2010 yılına gelindiğinde Lancet o makaleyi geri çekiyor dergiden. Tabi o sürede olan oluyor. Kızamık aşı ile toplumdan yok edilecek olma şansını yitiriyor.
"Aşı karşıtlığının kimseye faydası yok"
Bazı noktalarda aşı karşıtlığının arkasında örgütlü bir gücün olabileceğine dikkat çeken Yaşar, "Aşı karşıtlığının kimseye faydası yok. Bu karşıtlığa inanarak aşı olmayan toplum bundan zarar görüyor. Aşı, toplumun bağışıklığını da korur, sürü bağışıklığını sağlar. Ya hastalığını geçirerek ve ölümlere razı olarak sürü bağışıklığını sağlayacaksınız ya da aşıyla sürü bağışıklığını sağlayacaksınız." dedi.

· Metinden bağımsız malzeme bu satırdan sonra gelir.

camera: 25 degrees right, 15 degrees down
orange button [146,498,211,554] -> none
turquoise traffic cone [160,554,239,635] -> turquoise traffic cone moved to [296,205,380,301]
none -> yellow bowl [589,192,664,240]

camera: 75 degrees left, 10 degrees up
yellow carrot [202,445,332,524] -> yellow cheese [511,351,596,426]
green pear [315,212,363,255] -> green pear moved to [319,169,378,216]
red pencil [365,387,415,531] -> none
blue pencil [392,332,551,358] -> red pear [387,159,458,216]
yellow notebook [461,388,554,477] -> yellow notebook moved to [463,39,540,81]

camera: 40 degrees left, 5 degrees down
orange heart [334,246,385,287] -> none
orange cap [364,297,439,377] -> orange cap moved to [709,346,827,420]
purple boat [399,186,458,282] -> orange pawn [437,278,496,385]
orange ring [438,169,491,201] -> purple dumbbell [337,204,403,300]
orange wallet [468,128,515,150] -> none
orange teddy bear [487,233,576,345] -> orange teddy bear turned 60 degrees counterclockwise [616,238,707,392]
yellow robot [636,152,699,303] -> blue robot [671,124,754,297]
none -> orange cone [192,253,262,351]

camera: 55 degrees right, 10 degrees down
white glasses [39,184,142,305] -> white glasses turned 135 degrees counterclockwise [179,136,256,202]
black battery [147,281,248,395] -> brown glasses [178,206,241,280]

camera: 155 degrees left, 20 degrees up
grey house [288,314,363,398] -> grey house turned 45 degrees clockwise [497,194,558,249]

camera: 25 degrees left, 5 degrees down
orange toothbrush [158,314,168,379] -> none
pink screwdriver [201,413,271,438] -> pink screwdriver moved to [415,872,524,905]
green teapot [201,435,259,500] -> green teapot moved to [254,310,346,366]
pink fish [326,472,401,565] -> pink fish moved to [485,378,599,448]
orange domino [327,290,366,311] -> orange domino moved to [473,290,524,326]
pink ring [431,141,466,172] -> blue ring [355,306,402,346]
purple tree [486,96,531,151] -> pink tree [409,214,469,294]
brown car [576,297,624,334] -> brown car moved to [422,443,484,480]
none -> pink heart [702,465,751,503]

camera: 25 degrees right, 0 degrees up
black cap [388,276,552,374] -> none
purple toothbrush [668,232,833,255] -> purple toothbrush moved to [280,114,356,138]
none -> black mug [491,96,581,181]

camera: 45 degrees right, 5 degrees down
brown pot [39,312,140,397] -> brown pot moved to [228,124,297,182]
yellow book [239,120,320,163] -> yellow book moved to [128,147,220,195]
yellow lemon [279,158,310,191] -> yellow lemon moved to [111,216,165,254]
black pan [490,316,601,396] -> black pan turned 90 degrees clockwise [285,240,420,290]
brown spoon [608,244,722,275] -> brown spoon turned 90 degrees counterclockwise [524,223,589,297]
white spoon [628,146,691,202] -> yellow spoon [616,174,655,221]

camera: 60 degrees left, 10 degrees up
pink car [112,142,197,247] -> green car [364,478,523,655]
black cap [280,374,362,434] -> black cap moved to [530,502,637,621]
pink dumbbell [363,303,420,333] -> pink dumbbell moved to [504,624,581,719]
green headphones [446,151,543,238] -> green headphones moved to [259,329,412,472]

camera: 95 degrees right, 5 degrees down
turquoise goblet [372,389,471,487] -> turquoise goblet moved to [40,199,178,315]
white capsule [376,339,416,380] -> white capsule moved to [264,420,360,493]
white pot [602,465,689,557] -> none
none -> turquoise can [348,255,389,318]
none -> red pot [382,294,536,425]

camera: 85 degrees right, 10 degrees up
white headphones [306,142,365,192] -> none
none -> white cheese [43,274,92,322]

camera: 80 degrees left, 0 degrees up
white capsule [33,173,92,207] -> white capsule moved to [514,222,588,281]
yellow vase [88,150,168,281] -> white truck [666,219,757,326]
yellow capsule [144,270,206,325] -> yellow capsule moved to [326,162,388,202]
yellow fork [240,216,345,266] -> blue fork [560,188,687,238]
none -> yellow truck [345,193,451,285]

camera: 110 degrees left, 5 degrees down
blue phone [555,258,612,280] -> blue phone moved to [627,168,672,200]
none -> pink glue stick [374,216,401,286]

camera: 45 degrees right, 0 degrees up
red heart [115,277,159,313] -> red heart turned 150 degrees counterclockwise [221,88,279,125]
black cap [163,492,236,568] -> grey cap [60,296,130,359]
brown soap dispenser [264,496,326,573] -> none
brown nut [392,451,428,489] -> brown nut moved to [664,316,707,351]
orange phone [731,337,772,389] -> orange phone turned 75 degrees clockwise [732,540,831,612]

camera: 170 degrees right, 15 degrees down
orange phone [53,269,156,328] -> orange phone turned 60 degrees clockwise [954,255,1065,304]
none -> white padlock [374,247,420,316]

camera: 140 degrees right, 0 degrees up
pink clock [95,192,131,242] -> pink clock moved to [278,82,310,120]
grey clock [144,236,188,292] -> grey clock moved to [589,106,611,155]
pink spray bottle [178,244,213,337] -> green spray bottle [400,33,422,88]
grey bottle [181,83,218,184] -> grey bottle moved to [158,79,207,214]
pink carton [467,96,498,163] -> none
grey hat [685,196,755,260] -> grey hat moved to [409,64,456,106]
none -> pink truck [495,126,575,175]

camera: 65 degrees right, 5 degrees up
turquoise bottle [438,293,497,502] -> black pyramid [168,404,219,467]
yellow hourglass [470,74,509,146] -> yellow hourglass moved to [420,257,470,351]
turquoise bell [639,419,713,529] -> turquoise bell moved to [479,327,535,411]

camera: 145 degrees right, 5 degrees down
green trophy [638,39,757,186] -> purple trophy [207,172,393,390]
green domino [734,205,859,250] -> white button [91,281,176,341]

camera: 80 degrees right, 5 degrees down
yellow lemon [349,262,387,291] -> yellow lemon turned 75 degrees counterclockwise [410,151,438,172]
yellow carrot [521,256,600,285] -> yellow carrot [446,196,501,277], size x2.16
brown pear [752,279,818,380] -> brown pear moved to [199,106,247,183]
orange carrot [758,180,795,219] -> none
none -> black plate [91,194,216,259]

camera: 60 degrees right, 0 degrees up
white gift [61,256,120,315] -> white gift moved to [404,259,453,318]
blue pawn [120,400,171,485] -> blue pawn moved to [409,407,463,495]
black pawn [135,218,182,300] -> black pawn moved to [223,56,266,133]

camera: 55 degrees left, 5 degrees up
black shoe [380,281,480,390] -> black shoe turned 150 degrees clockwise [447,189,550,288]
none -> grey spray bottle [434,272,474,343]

"Önlemler vaka sayılarını azalttı"
Hastaneye yatırılan vaka sayılarının son zamanlarda arttığını ancak son günlerde 30 binlerden yarıya kadar düştüğünü hatırlatan Yaşara, "Bu önemli bir gelişme. Bazı katı önlemlerin bulaşıcılığı engelleyip hem vaka sayısını hem de buna bağlı olarak ölüm sayısını paralel olarak azalttığını söyleyebiliriz. Şu anki ikinci dalga çok daha bulaşan, daha çok akciğeri tutan bir virüs. Bu yüzden ağır vaka sayılarımız arttı ve sağlık sistemimizi zorlamaya başladı. Şu an hastanelerde doluluk oranları oldukça düştü." İfadelerini kullandı.
"Aşı, şu an ki illetten bizi kurtaracak yegâne araç gibi görünüyor"
Yılbaşından itibaren aşılamaların başlaması halinde ocak ayının sonuna doğru vaka ve hasta oranlarının azalmasının beklendiğini kaydeden Yaşar, "Aşı gelip yapılırsa önümüzde güzel günler bekliyor olacak. Nisan, mayıs ve hazirandan önce bu illetten kurtulmuş sayılmayacağız maalesef. Aşı, şu anki illetten bizi kurtaracak yegâne araç gibi görünüyor. Sağ olsun, bakanlık aşıyı temin etmek konusunda elinden gelen gücü gösteriyor. Aşı olmak demek, maske, mesafe ve hijyen konusundaki tedbirleri bırakacağız demek değildir. Bu aşamalar muhtemelen nisan ayına kadar devam edecek. Nisan ayında kendi aşımızın üretilmesiyle muhtemelen isteyen herkesi aşılayabilen bir duruma geleceğiz. İnşallah istediğimiz sürü bağışıklığını elde ederek virüsün ülkemizden ve tüm dünyadan gitmesini sağlamış olacağız." diye konuştu.